As punições que os stand-up receberam nos últimos anos são a imagem mais clara da absoluta falta de respeito com a liberdade de expressão que existe no Brasil. Acreditar que uma piada possa ser proibida daria arrepios na espinha de qualquer liberal que aceita as liberdades individuais como elemento fundador da democracia, mas no Brasil recebe aplausos até daqueles que repudiam o fascismo e se se acreditam democratas. Censurar uma música do Chico Buarque ou uma piada tosca do Rafinha Bastos tem o mesmo peso, pois na censura não há debate sobre o mérito e a qualidade da obra, apenas sua conveniência moral ou política. Portanto, deveríamos reagir com a mesma energia contra qualquer uma destas arbitrariedades.
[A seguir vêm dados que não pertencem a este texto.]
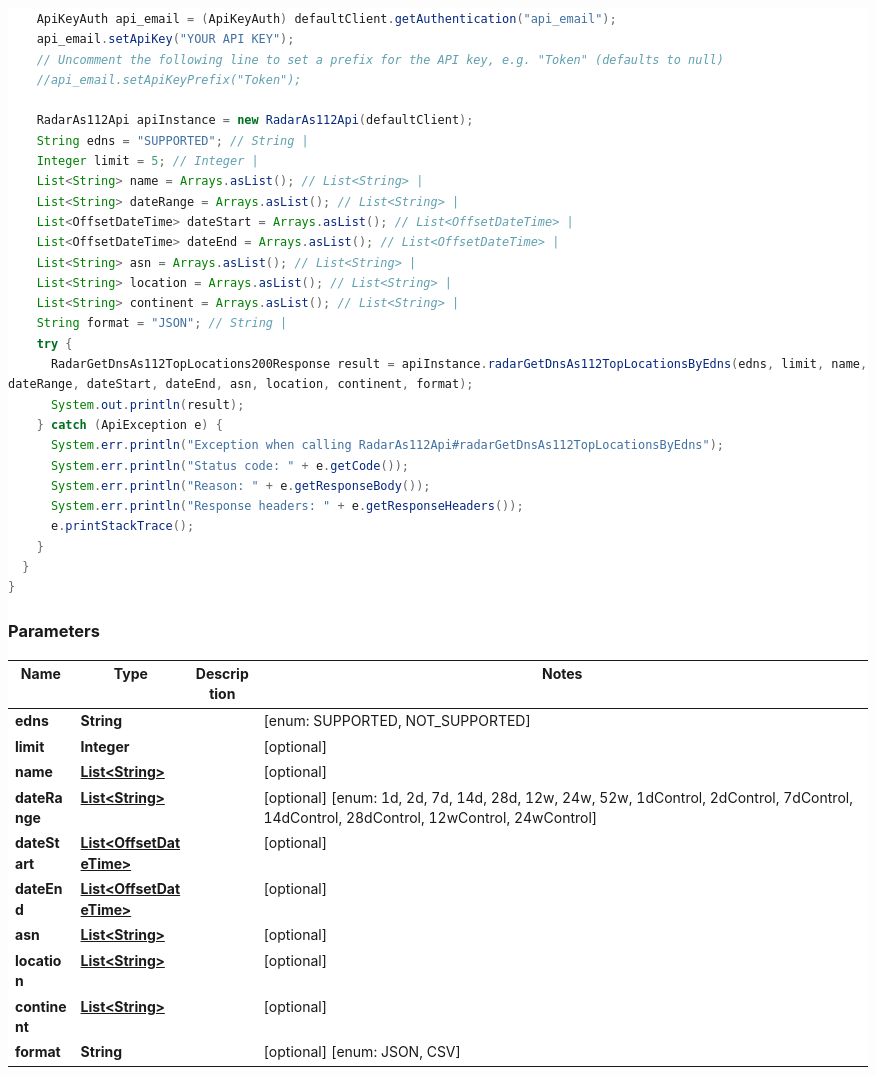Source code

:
 ```java
    ApiKeyAuth api_email = (ApiKeyAuth) defaultClient.getAuthentication("api_email");
    api_email.setApiKey("YOUR API KEY");
    // Uncomment the following line to set a prefix for the API key, e.g. "Token" (defaults to null)
    //api_email.setApiKeyPrefix("Token");

    RadarAs112Api apiInstance = new RadarAs112Api(defaultClient);
    String edns = "SUPPORTED"; // String | 
    Integer limit = 5; // Integer | 
    List<String> name = Arrays.asList(); // List<String> | 
    List<String> dateRange = Arrays.asList(); // List<String> | 
    List<OffsetDateTime> dateStart = Arrays.asList(); // List<OffsetDateTime> | 
    List<OffsetDateTime> dateEnd = Arrays.asList(); // List<OffsetDateTime> | 
    List<String> asn = Arrays.asList(); // List<String> | 
    List<String> location = Arrays.asList(); // List<String> | 
    List<String> continent = Arrays.asList(); // List<String> | 
    String format = "JSON"; // String | 
    try {
      RadarGetDnsAs112TopLocations200Response result = apiInstance.radarGetDnsAs112TopLocationsByEdns(edns, limit, name, dateRange, dateStart, dateEnd, asn, location, continent, format);
      System.out.println(result);
    } catch (ApiException e) {
      System.err.println("Exception when calling RadarAs112Api#radarGetDnsAs112TopLocationsByEdns");
      System.err.println("Status code: " + e.getCode());
      System.err.println("Reason: " + e.getResponseBody());
      System.err.println("Response headers: " + e.getResponseHeaders());
      e.printStackTrace();
    }
  }
}
```

### Parameters

| Name | Type | Description  | Notes |
|------------- | ------------- | ------------- | -------------|
| **edns** | **String**|  | [enum: SUPPORTED, NOT_SUPPORTED] |
| **limit** | **Integer**|  | [optional] |
| **name** | [**List&lt;String&gt;**](String.md)|  | [optional] |
| **dateRange** | [**List&lt;String&gt;**](String.md)|  | [optional] [enum: 1d, 2d, 7d, 14d, 28d, 12w, 24w, 52w, 1dControl, 2dControl, 7dControl, 14dControl, 28dControl, 12wControl, 24wControl] |
| **dateStart** | [**List&lt;OffsetDateTime&gt;**](OffsetDateTime.md)|  | [optional] |
| **dateEnd** | [**List&lt;OffsetDateTime&gt;**](OffsetDateTime.md)|  | [optional] |
| **asn** | [**List&lt;String&gt;**](String.md)|  | [optional] |
| **location** | [**List&lt;String&gt;**](String.md)|  | [optional] |
| **continent** | [**List&lt;String&gt;**](String.md)|  | [optional] |
| **format** | **String**|  | [optional] [enum: JSON, CSV] |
O grande problema com a proteção aos grupos “frágeis” é que a blindagem destes grupos – mulheres, gays, negros, deficientes, trans, etc, sobre o que se pode – ou não – dizer gera mais exclusão do que algum efeito pedagógico. Uma pessoa cujas falhas não podemos apontar e zoar (como fazemos todos os dias com nossos amigos) é alguém diferente de nós; frágil e intocável. Estes grupos passam a carregar o status de crianças, fracas demais, demandantes de proteção. Existe um preço a ser pago se alguém se considera (ou é considerado) acima das críticas – ou abaixo delas. Se você não pode brincar com suas características, não vai conseguir proximidade. Entre os próprios protegidos existe reação, pois que o preço da proteção é a eterna imaturidade.

“Ahhh, mas negros, gays, loiras etc eram humilhados com piadas que os diminuíam”. Isso é verdade, mas a maneira de lidar com esse problema não pode ser a repressão, que só piora a exclusão – como bem nos ensinou Freud. A forma mais justa é, diante de um ataque contra estes grupos, valorizar o fato de alguém ser mulher, ser gay, ser negro, ser loira ou ter alguma deficiência e não excluí-los das piadas, pois estas auxiliam na criação de um fator especial nas comunidades humanas: a intimidade. Além disso, todos nós aprendemos desde muito cedo a diferenciar as piadas e seus contextos, em especial reconhecer quando a piada é um simples veículo usado para um ataque preconceituoso. Esta sim é deletéria, mas não passa de uma falsa piada, um gracejo que apenas dissimula uma agressão. Entretanto, mesmo ela não se extermina com censura, apenas com educação e convivência. Aliás, o grande elixir para curar o preconceito é esse: jamais segregar e sempre estimular o convívio dos diferentes; esta sempre foi grande arma para derrubar os muros entre nós.

Tenho profunda admiração por humoristas que rompem essa barreira. Danilo Gentili tem meu total repúdio por sua postura política, mas minha solidariedade pelo direito de fazer e contar piadas sem a ameaça de ser censurado. Muitos outros humoristas enfrentam o bombardeio da “correção política” e se colocam como linha de frente da ampla e irrestrita liberdade de expressão. Entre eles, Rick Gervais e Dave Chappelle são os melhores exemplos de humoristas do politicamente incorreto, e por isso merecem minha admiração e respeito.